" Pour beaucoup de Français, aujourd'hui, les morts de la Libération ont péri dans les maquis, dans les prisons allemandes, dans les camps, dans les rangs de la 2e D.B. ou dans ceux de l'armée de De Lattre. Les Français, ceux de Normandie surtout, longtemps sous le feu, lorsqu'ils n'étaient pas pris entre deux feux, n'occupent qu'une modeste place dans l'histoire de la Seconde Guerre mondiale. Leurs souffrances et les horreurs des camps ont été effacées par les joies de la Libération. Et l'image de la grasse, de la riante Normandie, l'a toujours emporté sur la réalité de la Normandie assassinée. " (Henri Amouroux, "La Grande Histoire des Français sous l'Occupation", éd. Robert Laffont, 1988).
En quelques mois, nous passons des commémorations de la Première Guerre mondiale (le centenaire de l'Armistice) aux commémorations de la Seconde Guerre mondiale. Ce jeudi 6 juin 2019, de nombreux chefs d'État et de gouvernement viennent rendre hommage à la bravoure des vies détruites à l'occasion du 75e anniversaire du Débarquement de la Normandie. Il n'y a eu que vingt-cinq ans, soit une génération, entre la fin de la Der des ders et le début de la fin de la seconde.
Heureusement, aucune Troisième Guerre mondiale n'est encore en préparation même si certaines tensions peuvent faire craindre le pire : la dissuasion nucléaire, la coopération internationale (ONU, Union Européenne notamment), la fin de la guerre froide, ont déplacé la guerre sur le terrain économique. Le terrorisme islamiste cherche aussi la guerre, mais la tentative d'un véritable État terroriste ( Daech) a été (heureusement) de courte durée.
À grand renfort de grosses productions cinématographiques américaines (surtout "Le Jour le plus long" sorti le 25 septembre 1962, et "Il faut sauver le soldat Ryan" de Steven Spielberg, sorti le 24 juillet 1998), le Débarquement a fait l'objet d'une véritable fascination. La France est évidemment très touchée par ces commémorations puisque cela s'est déroulé sur son sol pour libérer le territoire français de l'occupant nazi. Cela n'empêche pas le souvenir des soldats de l'Armée rouge venus "libérer" (puis occuper) l'Europe centrale et orientale (l'opération Bagration visant à "libérer" la Biélorussie a commencé le 22 juin 1944).

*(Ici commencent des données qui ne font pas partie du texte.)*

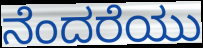
ನೆಂದರೆಯು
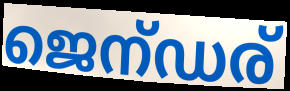
ജെന്ഡര്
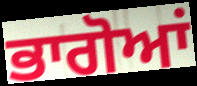
ਭਾਗੋਆਂ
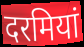
दरमियां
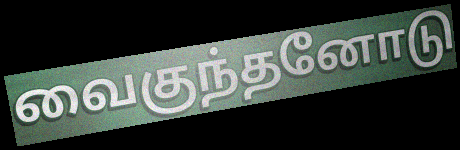
வைகுந்தனோடு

Avant François Mitterrand, il y a eu peu de cérémonies commémoratives du Débarquement. La raison, c'était le refus de De Gaulle de commémorer une intervention militaire américaine sans que la France n'ait eu beaucoup d'influence. Pas question pour lui de fêter les vingt ans du Débarquement en 1964. Le témoignage de son ministre Alain Peyrefitte est à cet égard assez éclairant, De Gaulle lui avait dit : " Le Débarquement du 6 juin, ç'a a été l'affaire des Anglo-Saxons, d'où la France a été exclue. Ils étaient bien décidés à s'installer en France comme en territoire ennemi ! Comme ils venaient de la faire en Italie et comme ils s'apprêtaient à le faire en Allemagne !... Et vous voudriez que j'aille commémorer leur débarquement, alors qu'il était le prélude à une seconde occupation du pays ? ".

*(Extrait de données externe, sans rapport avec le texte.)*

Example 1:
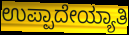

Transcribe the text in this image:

ಉಪ್ಪಾದೇಯ್ಯಾತಿ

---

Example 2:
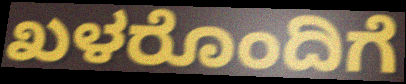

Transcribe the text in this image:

ಖಳರೊಂದಿಗೆ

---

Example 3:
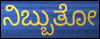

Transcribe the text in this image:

ನಿಬ್ಬುತೋ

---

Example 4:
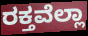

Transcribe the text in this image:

ರಕ್ತವೆಲ್ಲಾ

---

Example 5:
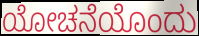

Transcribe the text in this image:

ಯೋಚನೆಯೊಂದು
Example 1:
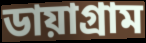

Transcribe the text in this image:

ডায়াগ্রাম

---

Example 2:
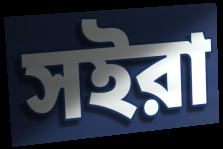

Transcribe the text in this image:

সইরা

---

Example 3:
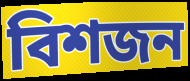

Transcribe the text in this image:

বিশজন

Ce fut d'ailleurs à cette époque (1964) que les premiers témoignages sur les victimes dans la population civile ont été publiés (mais il a fallu attendre plusieurs décennies avant d'être reconnus officiellement). Près de 50 000 civils français (selon l'estimation haute de l'historien Henri Amouroux) ont été tués au cours de cette opération jusqu'à la fin de la Bataille de Normandie le 29 août 1944, des villes ont été littéralement détruites par les bombardements américains, sans que leur valeur stratégique soit vraiment admise : Caen, Saint-Lô, Le Havre, etc.

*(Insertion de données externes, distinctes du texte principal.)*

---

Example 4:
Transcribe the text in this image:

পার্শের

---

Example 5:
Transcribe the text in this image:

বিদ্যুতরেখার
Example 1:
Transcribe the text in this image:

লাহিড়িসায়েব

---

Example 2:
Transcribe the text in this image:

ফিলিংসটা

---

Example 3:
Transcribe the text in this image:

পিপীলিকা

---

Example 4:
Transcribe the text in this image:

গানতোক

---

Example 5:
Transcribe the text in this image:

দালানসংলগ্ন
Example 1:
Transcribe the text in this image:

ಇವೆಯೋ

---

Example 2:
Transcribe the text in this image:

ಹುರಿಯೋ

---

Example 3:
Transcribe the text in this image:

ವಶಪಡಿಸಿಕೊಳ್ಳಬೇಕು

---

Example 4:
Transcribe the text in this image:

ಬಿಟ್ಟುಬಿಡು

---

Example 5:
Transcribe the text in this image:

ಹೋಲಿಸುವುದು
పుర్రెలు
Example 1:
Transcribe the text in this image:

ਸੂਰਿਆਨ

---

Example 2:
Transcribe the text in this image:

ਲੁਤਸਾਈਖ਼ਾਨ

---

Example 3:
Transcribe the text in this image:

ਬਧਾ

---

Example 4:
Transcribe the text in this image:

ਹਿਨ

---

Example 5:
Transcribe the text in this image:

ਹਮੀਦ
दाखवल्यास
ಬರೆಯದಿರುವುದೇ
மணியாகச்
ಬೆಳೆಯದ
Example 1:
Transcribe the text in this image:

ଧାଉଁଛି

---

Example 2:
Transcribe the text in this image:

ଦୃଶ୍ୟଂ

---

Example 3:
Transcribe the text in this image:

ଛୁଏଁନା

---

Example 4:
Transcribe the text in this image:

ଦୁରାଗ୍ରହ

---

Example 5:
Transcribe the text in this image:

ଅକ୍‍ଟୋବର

Néanmoins, De Gaulle refusait de reconnaître que sans ce Débarquement, la Libération de Paris, son discours si émouvant et si célèbre du "Paris libéré" n'aurait jamais pu être prononcé. Dans cette attitude, il y avait une forme d'ingratitude que ses successeurs ont refusé de perpétuer.
Au contraire, François Mitterrand et Ronald Reagan y ont trouvé un intérêt commun à commémorer en grandes pompes une victoire de l'Ouest. En 1984, l'URSS était malade de ses gérontocrates et l'Amérique triomphante de Reagan voulait enfoncer le clou. Vingt ans plus tard, en 2004, l'Allemagne (vaincue) et la Russie furent présentes aux commémorations. Et il y a cinq ans, en 2014, Vladimir Poutine avait fait le déplacement alors que la crise ukrainienne était au plus haut.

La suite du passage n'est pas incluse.